I love this phrase,
Anxiety is the place where anxiety ends,
Because it really speaks to just going straight into experience,
Full immersion,
Full curiosity,
Fully just going right into what feels most alive in that moment,
Whatever is right here,
Whatever appears to be the biggest thing in the room,
The biggest thing in our experience in this moment,
Going straight into it.
And of course,
When it's something that the mind is labeling anxiety,
That's the last thing we want to do.
There's so much conceptual runaround.
I know what this is,
It's a thing called anxiety,
I have memories of how it feels and I don't want those again.
There's just so much that the mind brings,
That thought seems to bring,
So much that we think we know when it's full of concepts and labels and memories and all of that.

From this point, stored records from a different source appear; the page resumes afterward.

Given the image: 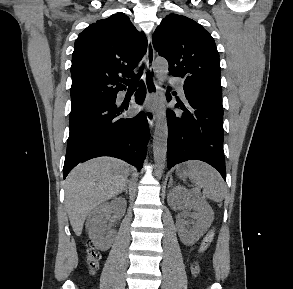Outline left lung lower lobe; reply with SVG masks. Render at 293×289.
Listing matches in <instances>:
<instances>
[{
    "label": "left lung lower lobe",
    "instance_id": "left-lung-lower-lobe-1",
    "mask_svg": "<svg viewBox=\"0 0 293 289\" xmlns=\"http://www.w3.org/2000/svg\"><path fill=\"white\" fill-rule=\"evenodd\" d=\"M187 105L178 102L182 114L167 111V166L187 160H201L220 172L226 180L223 151L222 94L183 85ZM171 99L169 92L166 93Z\"/></svg>",
    "mask_w": 293,
    "mask_h": 289
}]
</instances>
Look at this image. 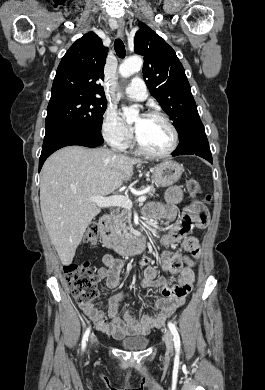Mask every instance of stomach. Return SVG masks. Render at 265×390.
<instances>
[{"instance_id": "1", "label": "stomach", "mask_w": 265, "mask_h": 390, "mask_svg": "<svg viewBox=\"0 0 265 390\" xmlns=\"http://www.w3.org/2000/svg\"><path fill=\"white\" fill-rule=\"evenodd\" d=\"M183 167L174 161H165L152 169V181L156 186L167 187L179 180Z\"/></svg>"}]
</instances>
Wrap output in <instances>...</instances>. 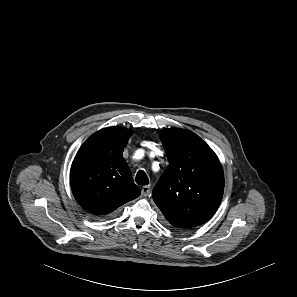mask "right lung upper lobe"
Returning a JSON list of instances; mask_svg holds the SVG:
<instances>
[{
    "instance_id": "1",
    "label": "right lung upper lobe",
    "mask_w": 297,
    "mask_h": 297,
    "mask_svg": "<svg viewBox=\"0 0 297 297\" xmlns=\"http://www.w3.org/2000/svg\"><path fill=\"white\" fill-rule=\"evenodd\" d=\"M131 135L129 129L108 127L90 136L77 152L71 189L88 212L106 215L140 195L122 155Z\"/></svg>"
}]
</instances>
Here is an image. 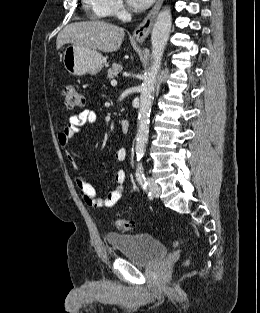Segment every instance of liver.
<instances>
[{
    "mask_svg": "<svg viewBox=\"0 0 260 313\" xmlns=\"http://www.w3.org/2000/svg\"><path fill=\"white\" fill-rule=\"evenodd\" d=\"M124 29L103 21H82L67 25L57 36L56 46L64 44L99 50L107 53L117 51L124 39Z\"/></svg>",
    "mask_w": 260,
    "mask_h": 313,
    "instance_id": "1",
    "label": "liver"
}]
</instances>
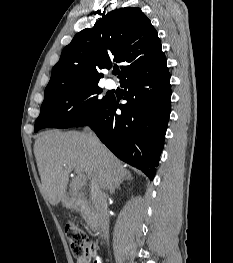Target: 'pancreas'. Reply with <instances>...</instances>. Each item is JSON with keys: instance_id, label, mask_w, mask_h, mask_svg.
Wrapping results in <instances>:
<instances>
[{"instance_id": "pancreas-1", "label": "pancreas", "mask_w": 233, "mask_h": 263, "mask_svg": "<svg viewBox=\"0 0 233 263\" xmlns=\"http://www.w3.org/2000/svg\"><path fill=\"white\" fill-rule=\"evenodd\" d=\"M80 212H81V214L83 215V217L85 218L86 222H87L88 224H91V223H92V220L87 217L86 212H85V211H82V210H81Z\"/></svg>"}]
</instances>
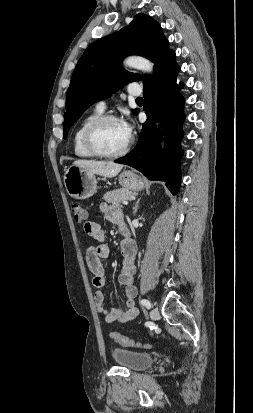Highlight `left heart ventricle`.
<instances>
[{"instance_id":"left-heart-ventricle-1","label":"left heart ventricle","mask_w":253,"mask_h":413,"mask_svg":"<svg viewBox=\"0 0 253 413\" xmlns=\"http://www.w3.org/2000/svg\"><path fill=\"white\" fill-rule=\"evenodd\" d=\"M128 138L119 122L110 121L101 126L95 134V142L101 151L112 153L121 150Z\"/></svg>"}]
</instances>
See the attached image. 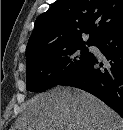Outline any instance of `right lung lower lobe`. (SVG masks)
<instances>
[{"label": "right lung lower lobe", "instance_id": "1", "mask_svg": "<svg viewBox=\"0 0 123 130\" xmlns=\"http://www.w3.org/2000/svg\"><path fill=\"white\" fill-rule=\"evenodd\" d=\"M93 45L106 61L100 62L91 53L85 63L59 85L85 90L123 117V26L104 34Z\"/></svg>", "mask_w": 123, "mask_h": 130}]
</instances>
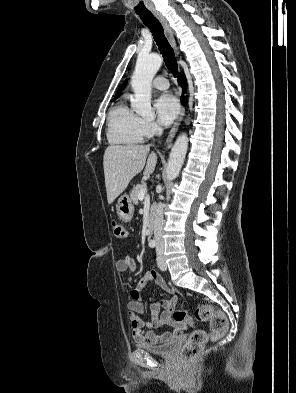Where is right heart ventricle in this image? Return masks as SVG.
Masks as SVG:
<instances>
[{
  "label": "right heart ventricle",
  "mask_w": 296,
  "mask_h": 393,
  "mask_svg": "<svg viewBox=\"0 0 296 393\" xmlns=\"http://www.w3.org/2000/svg\"><path fill=\"white\" fill-rule=\"evenodd\" d=\"M143 120L125 102L112 109L108 118L107 137L110 143L132 146L141 143Z\"/></svg>",
  "instance_id": "obj_1"
}]
</instances>
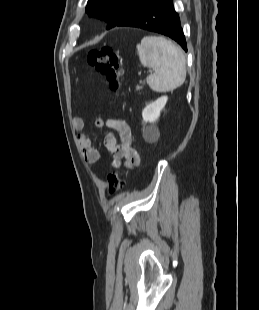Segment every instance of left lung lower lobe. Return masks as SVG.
Instances as JSON below:
<instances>
[{"mask_svg":"<svg viewBox=\"0 0 259 310\" xmlns=\"http://www.w3.org/2000/svg\"><path fill=\"white\" fill-rule=\"evenodd\" d=\"M116 26L138 27L166 35L187 51L185 37L173 0H149L129 10Z\"/></svg>","mask_w":259,"mask_h":310,"instance_id":"left-lung-lower-lobe-1","label":"left lung lower lobe"}]
</instances>
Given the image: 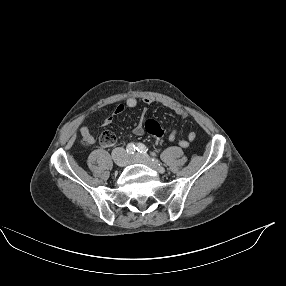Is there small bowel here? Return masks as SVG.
<instances>
[{"instance_id":"c3829d8e","label":"small bowel","mask_w":286,"mask_h":286,"mask_svg":"<svg viewBox=\"0 0 286 286\" xmlns=\"http://www.w3.org/2000/svg\"><path fill=\"white\" fill-rule=\"evenodd\" d=\"M143 102L147 105L152 104L153 103V99L152 98H145L143 100ZM138 105V100L135 97H129L127 98L126 102L124 104H119L117 105V107L115 108L114 112L108 116L103 124L104 125H109L113 122L114 118L120 114H122L124 112V110L126 108L128 109H134L136 108ZM173 111L182 119L186 118L188 116V113L180 108V107H172ZM80 133L81 136L83 137V139L88 143V144H94L95 143V138L94 136L91 134L89 128L87 126H82L80 128ZM133 133L136 136H142L145 133V120L144 117H141V119L139 120V122L135 125L134 129H133ZM178 134V129L174 128L173 130L170 131V133L168 134V140L173 142L175 141L176 137ZM196 139V133L194 131H191L188 133L187 138L186 139H181L179 140L178 144L181 148H187L189 147L190 143L193 142Z\"/></svg>"}]
</instances>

But just see that those are concepts that's there to give us the sense of familiarity and continuity and all of that,
But that's not what's actually here.
And we can only know that by going straight into it and checking it out ourselves,
Going into it from that dumb,
Curious place and feeling our way through it.
From this place of like,
I don't know,
I don't know,
Yes,
It feels like a lot of energy here,
A lot of sensation,
My mind is telling me it's anxiety,
But what is that and where is it?
Where's the anxiety here?
Where's the center of that anxiety?
Look for it,
Look for it and see what you see.
It's this very weird thing of it's so obvious,
Our experience,
Whatever is showing up for us is so real and so obvious and so self-evident.
But when we get closer and look,
It gets more and more elusive.
And then we often come to see,
Wow,
I don't even know what this is.
This thing I'm running around avoiding,
I don't even know what it is.
So go straight into anxiety.
The mind says,
No way,
I want to learn what my triggers are so I can avoid anxiety.
I want to have an insight so that I'm okay with anxiety.
There's all this run around.
Going straight through the middle of it is not an option or it doesn't feel like an option to the mind.
And that's what I love about this phrase,
Anxiety,
Right in the middle of this thing called anxiety is where anxiety ends.
It feels very counterintuitive,
Yet it also feels very true and very real and maybe kind of courageous.
I don't know how it feels,
But you can sense how all the conceptual run around of let me have this insight first or see this first or avoid that,
It's all very avoidant.
And I don't know,
To me,
Avoidant kind of feels like anxiety and I don't know what either of those are.
It has this real feel like that to it.
So I would just have you look at this and consider it's not even the way out is through because it's not about finding a way out.
It's just like,
Just go in,
Just go in.
We're already in,
We already are all of this,
We really cannot separate and hold ourselves apart from it.
But what if the attempts to do that are what really hurt and what really feel avoidant and anxious is trying to hold ourselves back.
So it's like freedom is in,
Reality is going in,
Going right into this and see what you see.
You have to play with this yourself,
But what is often seen in is something like,
Wow,
That's not at all what my mind said it was.
I don't know what it will be.
Usually for me,
I never know anything.
The more I explore and try to go right to the center of experience,
The more I see,
I don't know what that is,
But it sure isn't what my mind told me it was.
My mind said,
No way,
Don't go there.
You can't feel that.
You can't handle that.
Run in the other direction.
And running straight into it was not at all what my mind said it would be.
So you know,
Become it.
You are it.
When it isn't something that feels like it's happening to you because we're full in,
Full immersion,
It definitely has a chance to surprise you.